I also tried to check out some of the vendor booths ,but I couldn't bring myself to "join the game." This is no fault of the vendors, but a problem with using a virtual gaming table as the vendor hall I think.
See, when I walk into a store that has a greeter or a salesperson comes up to me right away to say hello, I go on the defensive. What do they want from me? Can't I just browse in peace? Look, if I need help I'll ask for it. I know they're doing their job and following company protocol, but I'm kind of shy and an introvert: Stay out of my space. I don't mind a simple greeting or "how are you enjoying the con?" but using a virtual gaming table as a vendor booth took away the option to browse anonymously.
At AetherCon, signing into the game (to view the vendor's booth) would have put me in a chat room with the vendor, who, given the low traffic of the day, was probably bored to tears. It's probably just me, but being in a chat room with probably one other person and then not talking is the height of virtual awkwardness.
Knowing little about most of the vendors meant I'd have little to talk about (a shy person's worst nightmare) other than pleasantries and undoubtedly, how poorly the con seemed to be going.
That would have been fine, but then there would be that unavoidable silence - which, at an in-person show, is mitigated more often than not by other attendees at the table. A virtual option to let attendees browse first would have worked better for me, but again, that may just be me. In fact, that option exists already: the company websites and drivethrurpg pages. If the con's vendor hall isn't providing something beyond that, then it's not worth it either from an attendee perspective or I imagine, the vendor's perspective.
Friday, I received a generic email reminding me about the gaming at AetherCon from, I think, someone affiliated with the con. Nothing in it told me what I had signed up for.. Up to that point, I was tempted to call the whole thing a wash, but than an email from Eric from Wampus Country, who was GMing the Saturday game, along with the attendant documents for the game background and pre-gens, got me really excited to play.

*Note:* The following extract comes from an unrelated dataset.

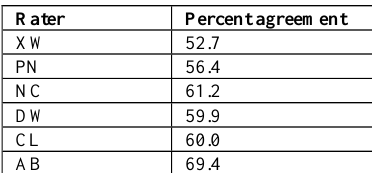
Table A2.1: Rater agreement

As it turned out, we didn't have enough players - something I suspected would happen, given the low numbers of pre-registered players for most games. This wasn't a big deal though, and in fact, we talked about him running this some other time via Hangouts. This was the highlight of the convention for me: it reminded me once again how cool gamers can be, plus I dipped my toe into the virtual table waters even if I didn't actually play.
I tried, again, to attend some of the presentations in the Fest Hall with the same experiences as Friday. This time I even went to the Google+ page. The last update had been posted on Friday. That was it. I was done. AetherCon was built on good intentions, but so is the road to Hell after all.
I have apologized to the GM who ran the Sunday game I was to attend - I checked my email but had not received a link to the game, and so I took a nap while the Young Lord Shadowmoss took his morning nap. When I woke up, I had received an email from the GM (the original, with a link to the game had gone to the spam folder), but by then, it was too late: the game had been cancelled due to lack of players.
While I can't defend missing the game, I can say that if a link to the games I had signed up for had been included in the one email I received from AetherCon to remind me about gaming, there would have been a greater chance that I would have known where to go for the game when I sat down at my computer.
The GMs had been provided with player information, so, it strikes me that the con organizers had the info necessary to do this as a service to both players and the GMs who had taken time out of their lives to prepare for this.
I still think this idea has potential, but I think it needs to be rethought. Something better for vendors, GMs and players alike needs to be created. I know of at least one professional group that does virtual conventions - I'd like to think that the combined nerd-power of the gaming world could make one work too.